24 The respondents for their part rely particularly on the recent decision of the High Court in Allianz Australia Insurance Ltd v GSF Australia Pty Ltd (2005) 79 ALJR 1079 as further support for the trial judge's narrower reading of the definition of "injury" in s3 MACA, and his characterisation of the injury and its causation as a workplace injury, governed by the Workers Compensation legislation. That decision post-dated the trial judge's reasons but was said to provide strong support for them.
25 There are further issues concerning the trial judge's assessment of past economic loss, for purposes of determining modified common law damages under Pt 5 WCA. The trial judge rejected the tender of, and declined to have regard to, McGrowdie AJ's reasons for judgment in the Compensation Court proceedings between Mr Dakic and Toll (No. 53272/01). This was notwithstanding that they arose out of the same injury and accident.
26 McGrowdie AJ's determination was for a distinct purpose, namely in relation to determining Mr Dakic's entitlement to weekly payments of compensation upon the basis of a partial incapacity for work from May 2001 and continuing pursuant to s40 WCA. In the course of that assessment he found Mr Dakic's ability to earn, post injury "as being $750 per week in the same or similar work that he is presently engaging in".
27 Toll unsuccessfully sought to tender McGrowdie AJ's reasons and rely upon those reasons as an issue estoppel.
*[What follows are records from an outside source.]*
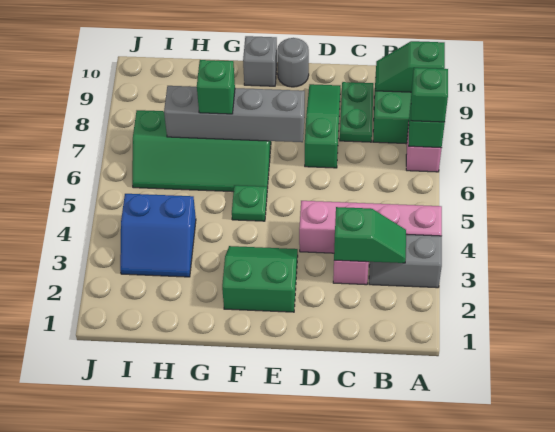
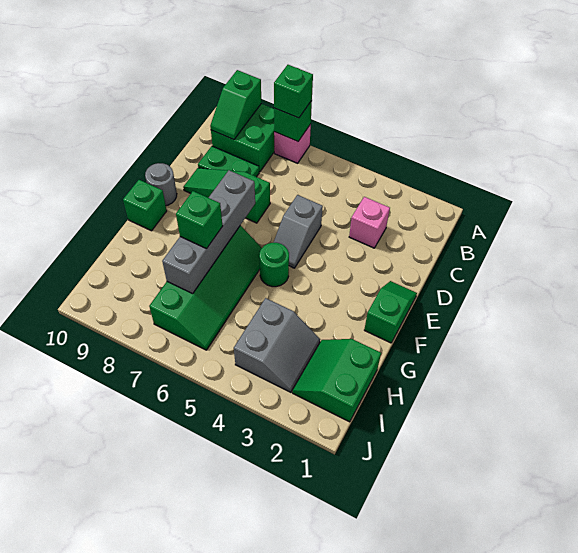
grey 1x2 slope [369,234,442,288] -> grey 1x2 slope moved to [273,195,323,268]
pink 1x4 brick [299,201,442,253] -> none
green 1x2 slope [334,207,406,263] -> green 1x2 slope moved to [364,281,417,343]
green 2x2 slope [222,246,298,312] -> green 2x2 slope moved to [292,339,381,422]
green 1x1 plate [232,185,267,221] -> green 1x1 round brick [259,243,289,287]
grey 1x1 brick [243,36,277,86] -> green 1x1 brick [123,180,167,231]
blue 2x2 slope [120,194,196,277] -> grey 2x2 slope [234,298,320,392]

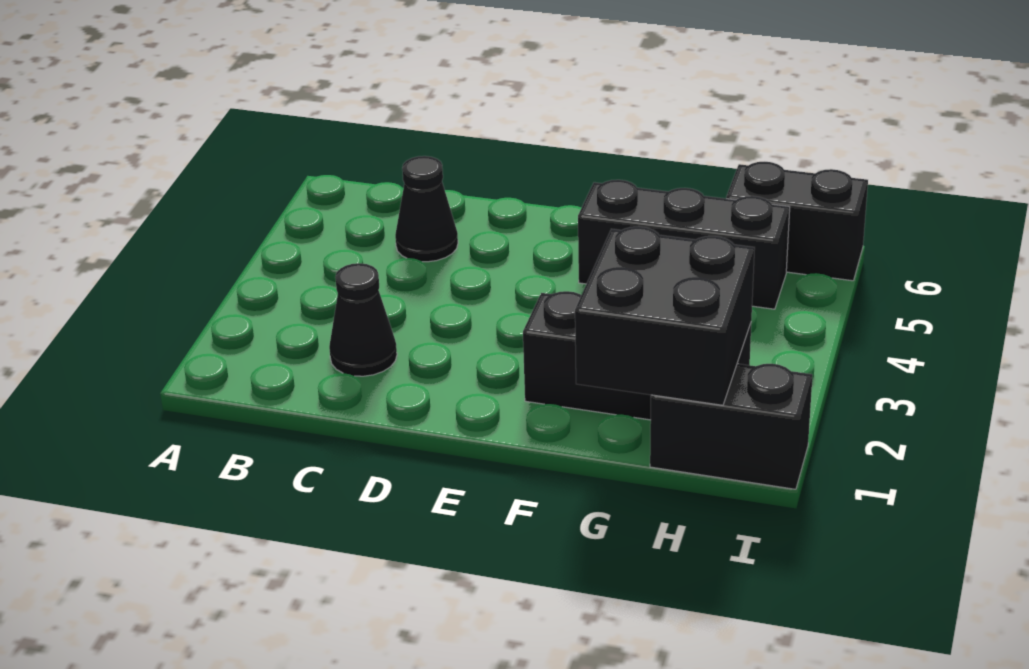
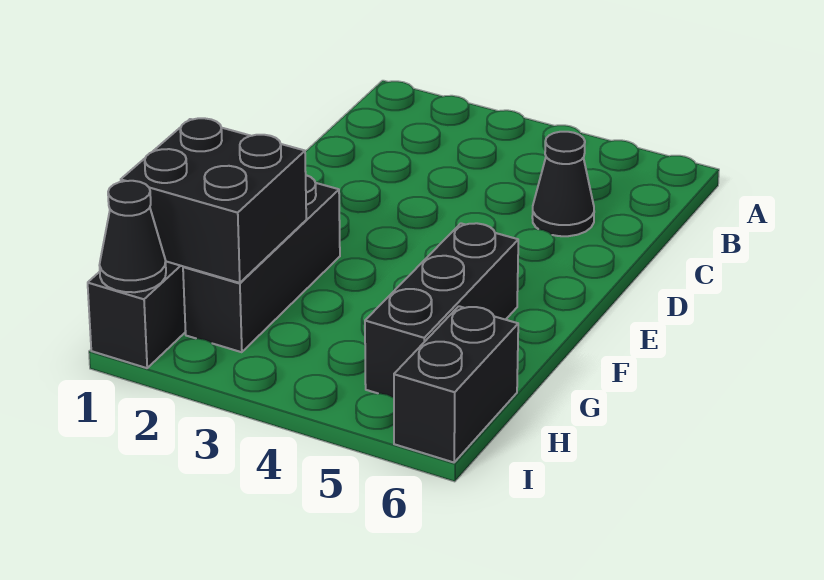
black 1x1 cone [329,263,397,376] -> black 1x1 cone moved to [99,181,166,292]

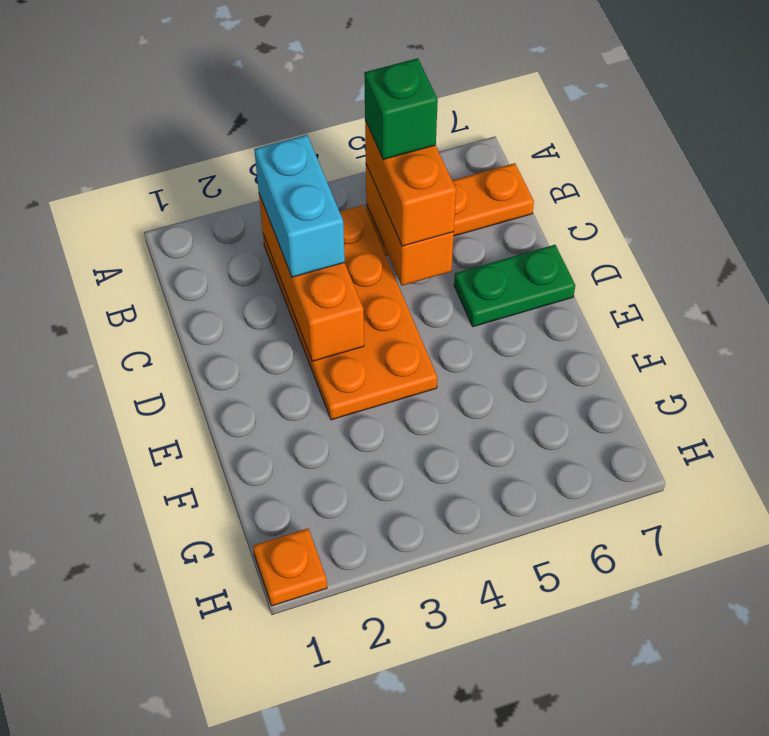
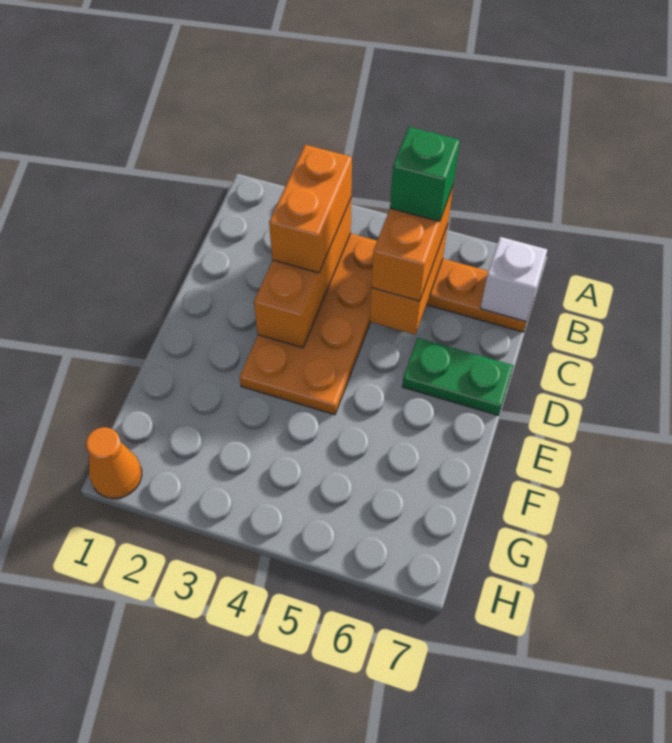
cyan 1x2 brick [254,135,345,277] -> orange 1x2 brick [269,145,352,273]
none -> white 1x1 brick [480,237,547,322]
orange 1x1 plate [253,529,327,606] -> orange 1x1 cone [86,427,142,499]

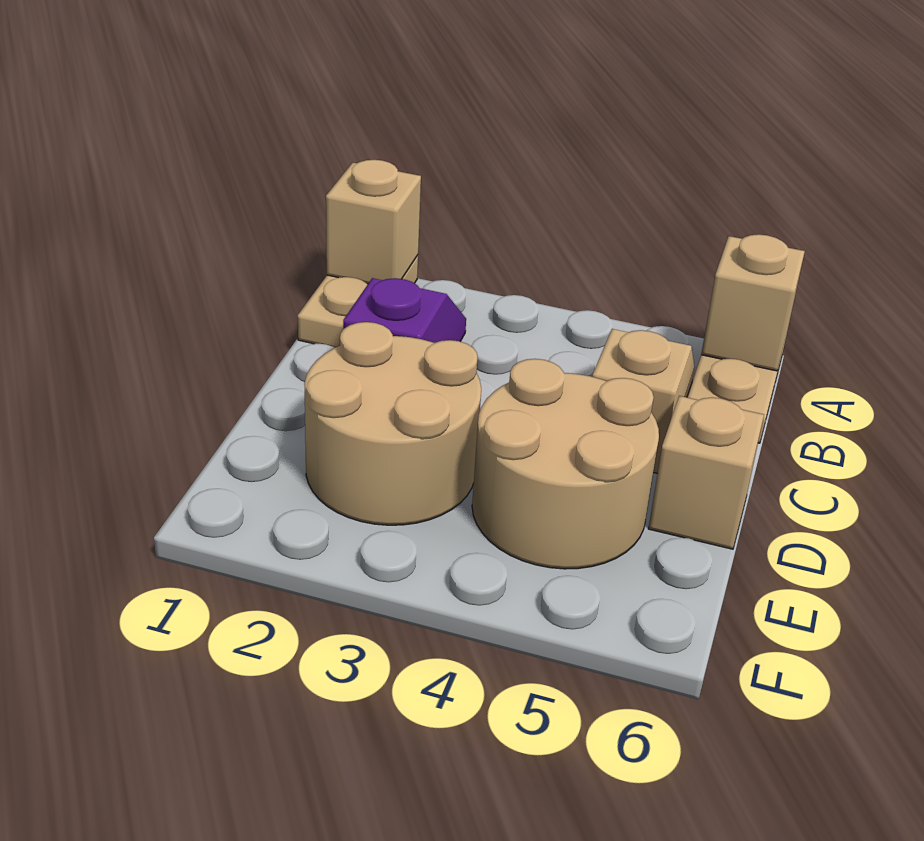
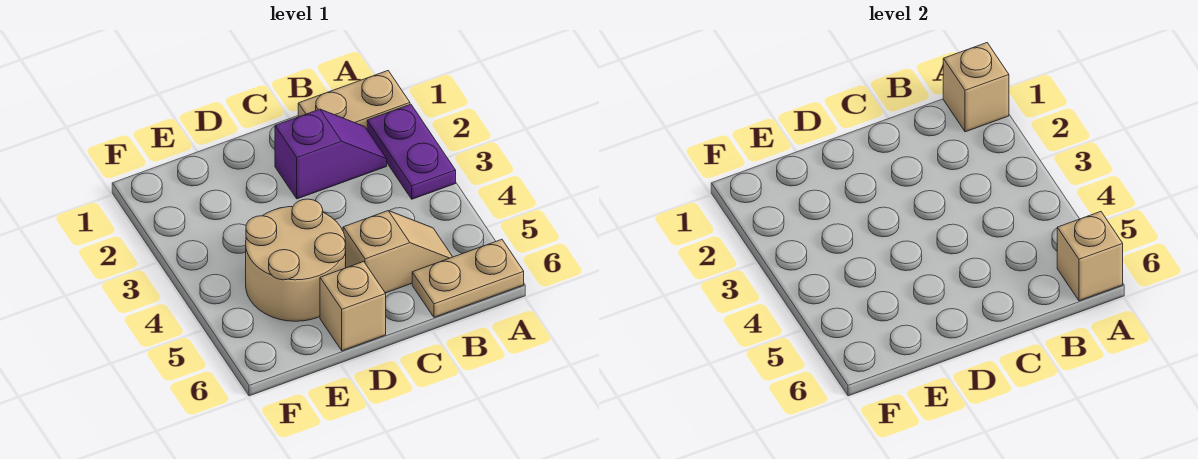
none -> purple 1x2 plate [367,104,456,199]
tan 2x2 round brick [304,322,481,525] -> none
In consequence, Toll contends that the trial judge erred in failing to hold that Mr Dakic, by reason of McGrowdie AJ's reasons for judgment, and for the purpose of past economic loss only, was estopped from denying he had an ability to earn $750 gross per week ($645 per week net) from 11 May 2001 to 3 November 2003. The trial judge attributed to Mr Dakic a lesser $545 net per week.
28 Mr Dakic and NRMA also rely on a Notice of Contention to the effect that:
(a) Mr Dakic's injury did not result from the owner's or driver's use or operation of the vehicle, and
(b) there was no "defect in the vehicle" for purposes of that expression in the definition of "injury" in s3 MACA in para (a)(iv) thereof.
29 The first and second respondents seek leave to challenge the correctness of Zurich Australia Insurance Ltd v CSR Ltd (2001) 52 NSWLR 193. This is insofar as that case decided that a vehicle contains a "defect" within the meaning of the definition of "injury" if it contained machinery which was not fit for the purpose for which it was designed or the use for which it was intended; at [46] per Spigelman CJ. That leave was declined, with reasons to be given later.
30 Finally, there is a cross-appeal by Mr Dakic against the trial judge's refusal of his application for an order that Toll pay the costs of NRMA by way of a Bullock order.